**** Material provided ****
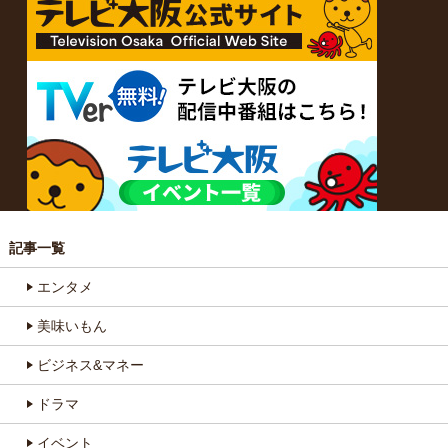
記事一覧
エンタメ
美味いもん
ビジネス&マネー
ドラマ
イベント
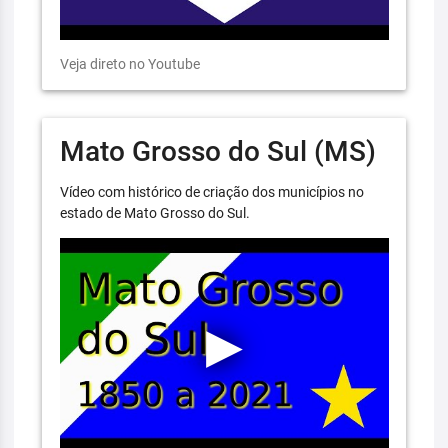
Veja direto no Youtube
Mato Grosso do Sul (MS)
Vídeo com histórico de criação dos municípios no
estado de Mato Grosso do Sul.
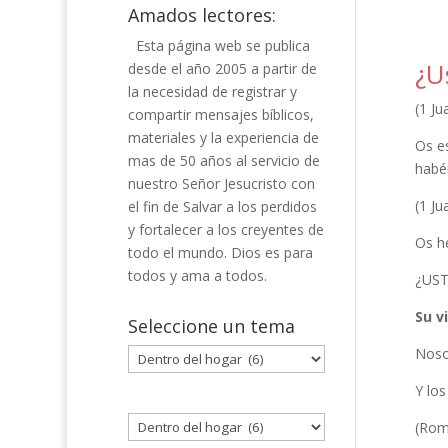
Amados lectores:
Esta página web se publica
¿U
desde el año 2005 a partir de
la necesidad de registrar y
(1 Ju
compartir mensajes bíblicos,
materiales y la experiencia de
Os e
mas de 50 años al servicio de
habé
nuestro Señor Jesucristo con
(1 Ju
el fin de Salvar a los perdidos
y fortalecer a los creyentes de
Os h
todo el mundo. Dios es para
todos y ama a todos.
¿US
Su v
Seleccione un tema
Noso
Seleccione
un
Y lo
tema
(Rom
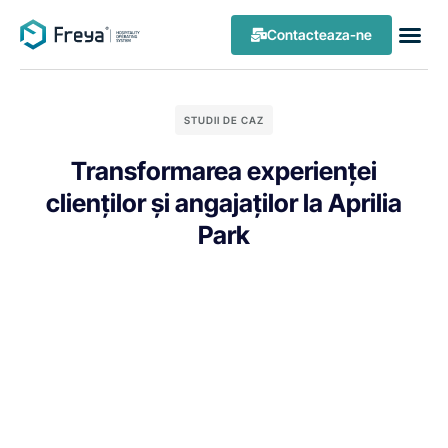
Contacteaza-ne
STUDII DE CAZ
Transformarea experienței
clienților și angajaților la Aprilia
Park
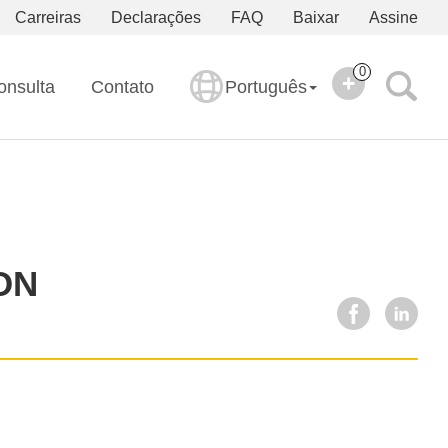
Carreiras
Declarações
FAQ
Baixar
Assine
0
onsulta
Contato
Português
ION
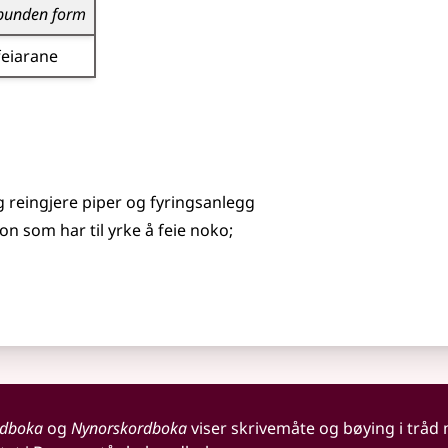
bunden form
feiarane
 reingjere piper og fyringsanlegg
n som har til yrke å feie noko
;
rdboka
og
Nynorskordboka
viser skrivemåte og bøying i tråd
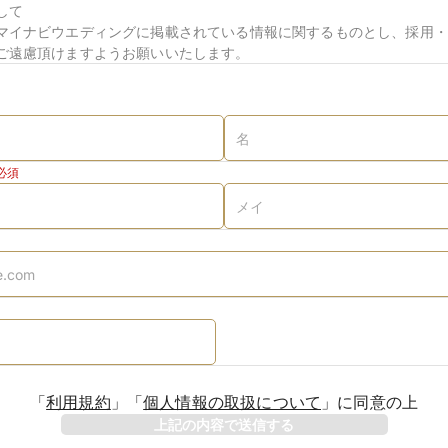
して
マイナビウエディングに掲載されている情報に関するものとし、採用・
ご遠慮頂けますようお願いいたします。
必須
「
利用規約
」
「
個人情報の取扱について
」
に同意の上
上記の内容で送信する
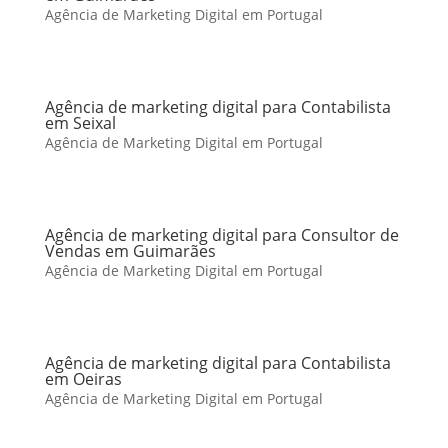
Agência de Marketing Digital em Portugal
Agência de marketing digital para Contabilista
em Seixal
Agência de Marketing Digital em Portugal
Agência de marketing digital para Consultor de
Vendas em Guimarães
Agência de Marketing Digital em Portugal
Agência de marketing digital para Contabilista
em Oeiras
Agência de Marketing Digital em Portugal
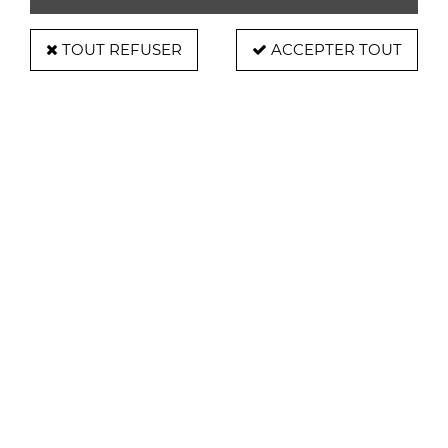
TOUT REFUSER
ACCEPTER TOUT
Lampe sweet brothers Tom -
Qeeboo
Soyez le premier à donner votre avis !
199
,
00
€
TTC
Réf. :
SWEETBROTHERSTOMQEEBOO
Lampe à poser en polycarbonate . Conçu pour l'intérieur.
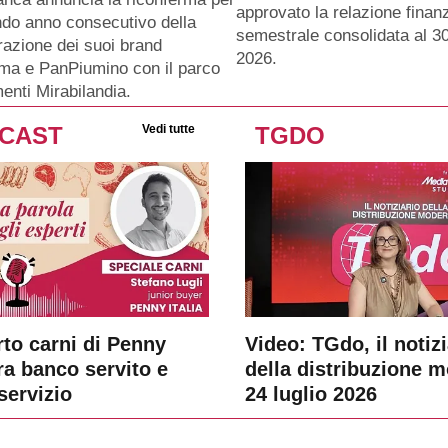
approvato la relazione finanz
ndo anno consecutivo della
semestrale consolidata al 3
razione dei suoi brand
2026.
ma e PanPiumino con il parco
menti Mirabilandia.
CAST
Vedi tutte
TGDO
rto carni di Penny
Video: TGdo, il notizi
tra banco servito e
della distribuzione 
servizio
24 luglio 2026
****
[Your goal] Output every line of text in the listing above as a numbered list, leaving out blank lines and the pictures.

[Result of this exercise]
1. 記事一覧
2. エンタメ
3. 美味いもん
4. ビジネス&マネー
5. ドラマ
6. イベント
7. Veja direto no Youtube
8. Mato Grosso do Sul (MS)
9. Vídeo com histórico de criação dos municípios no
10. estado de Mato Grosso do Sul.
11. Amados lectores:
12. Esta página web se publica
13. ¿U
14. desde el año 2005 a partir de
15. la necesidad de registrar y
16. (1 Ju
17. compartir mensajes bíblicos,
18. materiales y la experiencia de
19. Os e
20. mas de 50 años al servicio de
21. habé
22. nuestro Señor Jesucristo con
23. (1 Ju
24. el fin de Salvar a los perdidos
25. y fortalecer a los creyentes de
26. Os h
27. todo el mundo. Dios es para
28. todos y ama a todos.
29. ¿US
30. Su v
31. Seleccione un tema
32. Noso
33. Seleccione
34. un
35. Y lo
36. tema
37. (Rom
38. Contacteaza-ne
39. STUDII DE CAZ
40. Transformarea experienței
41. clienților și angajaților la Aprilia
42. Park
43. Carreiras
44. Declarações
45. FAQ
46. Baixar
47. Assine
48. 0
49. onsulta
50. Contato
51. Português
52. ION
53. bunden form
54. feiarane
55.  reingjere piper og fyringsanlegg
56. n som har til yrke å feie noko
57. ;
58. rdboka
59. og
60. Nynorskordboka
61. viser skrivemåte og bøying i tråd
62. して
63. マイナビウエディングに掲載されている情報に関するものとし、採用・
64. ご遠慮頂けますようお願いいたします。
65. 必須
66. 「
67. 利用規約
68. 」
69. 「
70. 個人情報の取扱について
71. 」
72. に同意の上
73. 上記の内容で送信する
74. Agência de Marketing Digital em Portugal
75. Agência de marketing digital para Contabilista
76. em Seixal
77. Agência de Marketing Digital em Portugal
78. Agência de marketing digital para Consultor de
79. Vendas em Guimarães
80. Agência de Marketing Digital em Portugal
81. Agência de marketing digital para Contabilista
82. em Oeiras
83. Agência de Marketing Digital em Portugal
84. TOUT REFUSER
85. ACCEPTER TOUT
86. Lampe sweet brothers Tom -
87. Qeeboo
88. Soyez le premier à donner votre avis !
89. 199
90. ,
91. 00
92. €
93. TTC
94. Réf. :
95. SWEETBROTHERSTOMQEEBOO
96. Lampe à poser en polycarbonate . Conçu pour l'intérieur.
97. approvato la relazione finanz
98. ndo anno consecutivo della
99. semestrale consolidata al 3
100. razione dei suoi brand
101. 2026.
102. ma e PanPiumino con il parco
103. menti Mirabilandia.
104. CAST
105. Vedi tutte
106. TGDO
107. rto carni di Penny
108. Video: TGdo, il notizi
109. tra banco servito e
110. della distribuzione 
111. servizio
112. 24 luglio 2026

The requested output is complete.